Classical art and Greco-Roman mythology are inseparable. During the 8th century B.C., ancient Greeks began visually depicting recognizable mythological figures in various media, which in turn led to an obsession in the following centuries that continued in the Roman world. More than a collection of tales derived from a tradition of oral storytelling, myth reinforced social values, explained the workings of the natural world, formed a collective identity among large groups of people, provided historical roots, and inspired poets, philosophers, and playwrights. This course will discuss the representation of a wide range of Greco-Roman gods, heroes, and monsters as well as their characteristic attributes and respective stories. Students will explore how mythological imagery in Greek and Roman art served as political propaganda and allusions to contemporary historical events. Illustrations of myths will be compared to the surviving literary record to discuss issues such as the preservation of alternative forms of narratives, individual artistic license, and the reconstruction of long-lost texts, including epic poems and plays.

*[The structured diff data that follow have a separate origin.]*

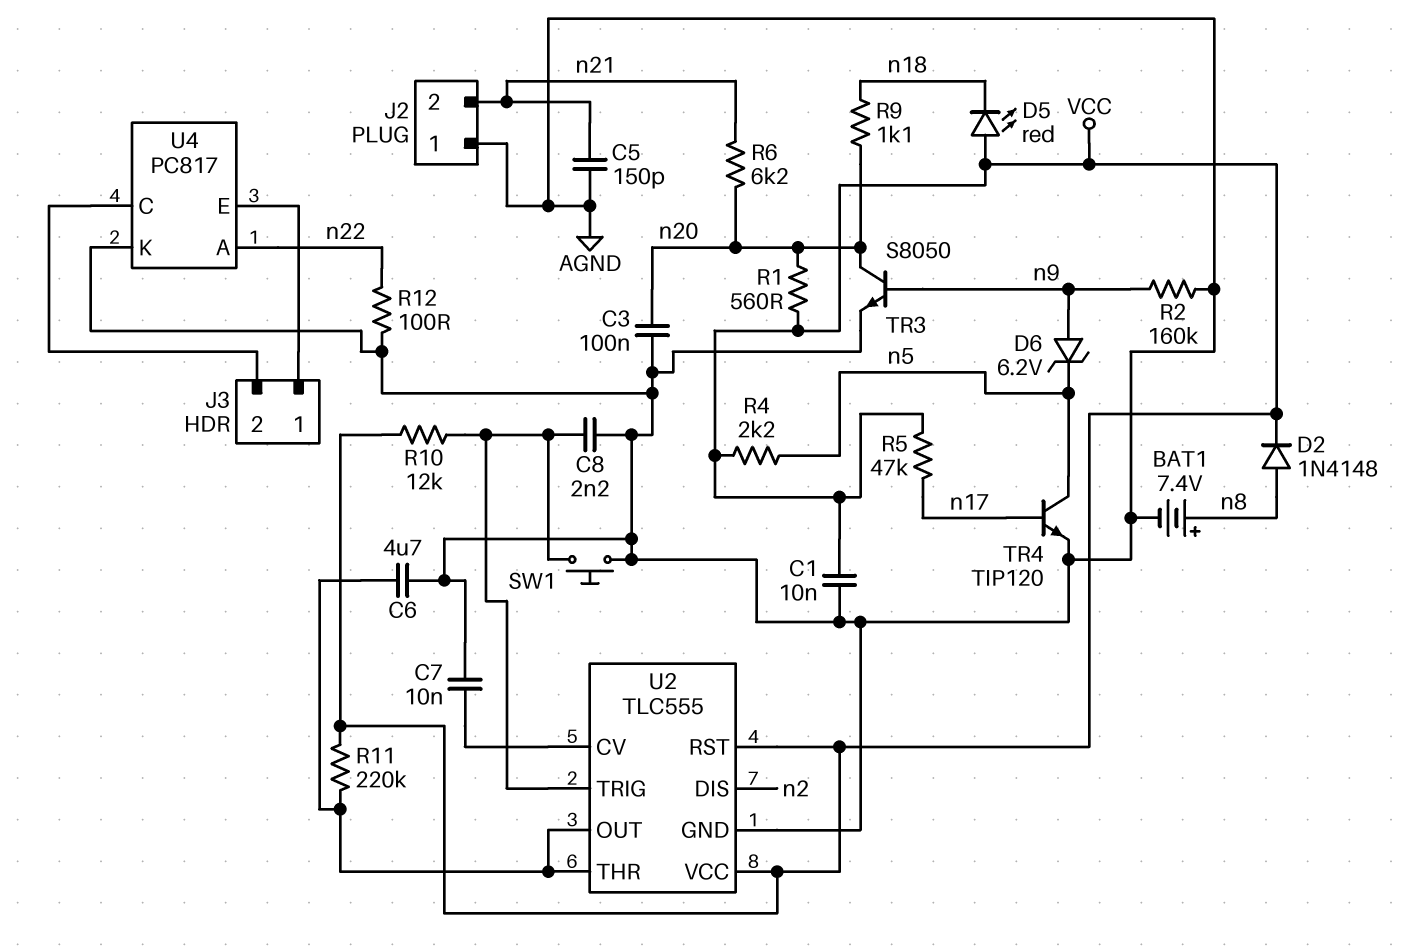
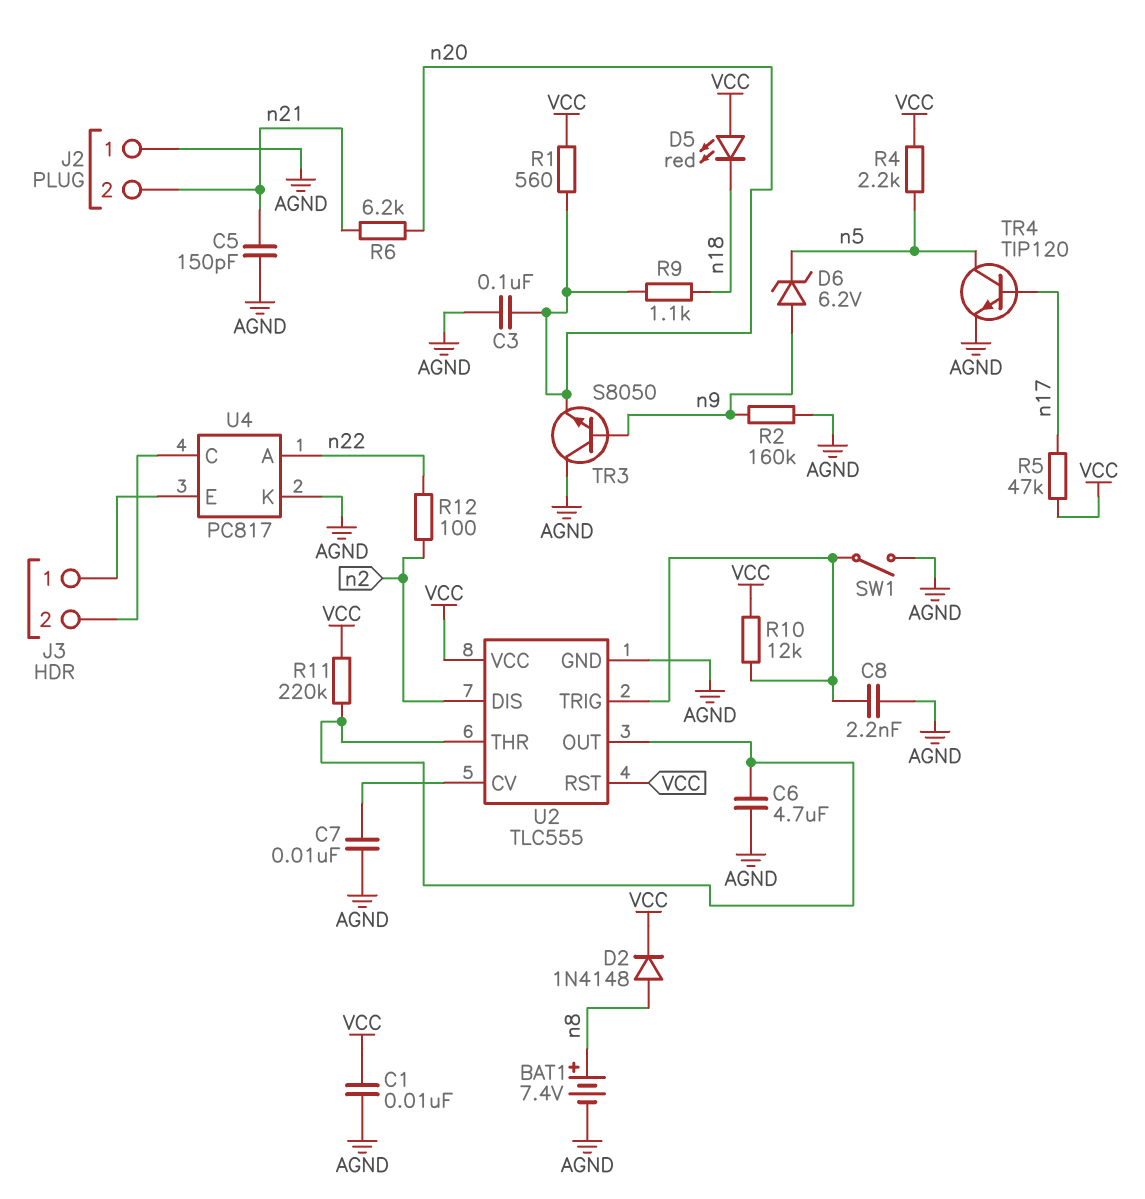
R12: 100 (AGND, n22) -> 100 (n2, n22)
SW1: button (AGND, U2/TRIG) -> switch (AGND, U2/TRIG)
TR3: NPN S8050 (B n9, C n20, E AGND) -> NPN S8050 (B n9, C AGND, E n20)

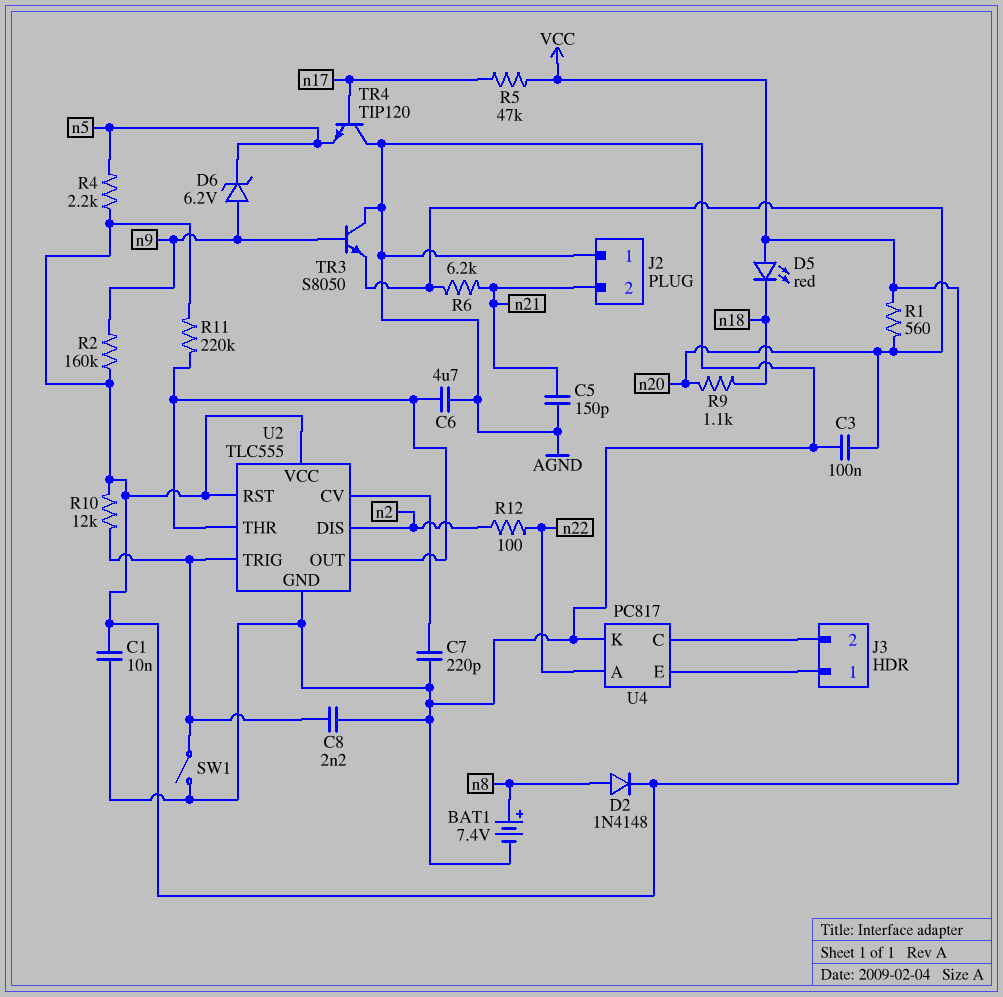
C7: 10nF (AGND, U2/CV) -> 220pF (AGND, U2/CV)
R2: 160k (AGND, n9) -> 160k (VCC, n9)
TR4: NPN TIP120 (B n17, C n5, E AGND) -> NPN TIP120 (B n17, C AGND, E n5)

HON 393 Evolution and the Human Condition
Instructor: Glenn Geher (Psychology)

The implications of Darwin's ideas for what it means to be human cannot be understated. Over the past several decades, evolution-based scholarship has shed light on all facets of the human experience, including religion, education, politics, warfare, the arts -- and more. This class will be a journey into what it means to be human -- consistently focusing on the evolutionary perspective. Implications for societal policies will be discussed.

HON 393 Urban Ethnography in the Global South
Instructor: Melissa Rock (Geography)

 This course will engage with urban ethnography to investigate urbanization in the global south. We do so by first learning why and how researchers use ethnography and qualitative methods to study urban socio-political and cultural changes associated with processes of economic development, modernization, and urbanization. We will then delve deeper into case studies (in China, Egypt, South Africa, and Costa Rica) by reading detailed ethnographic scholarship that sheds light on both the research process as well as the insights gleaned through such intensive and intimate explorations of urban change at the local level. Throughout the course, the content we cover will examine contemporary urbanization in a global setting - paying attention to the intersection of numerous global and local forces (political, economic, historic and cultural) that shape the form, function and feel of cities in the global south. Throughout the course, we will critically investigate how various demographics within these locales experience and navigate (Adapt to or resist) the dynamically changing city spaces and the social formations to which they give rise.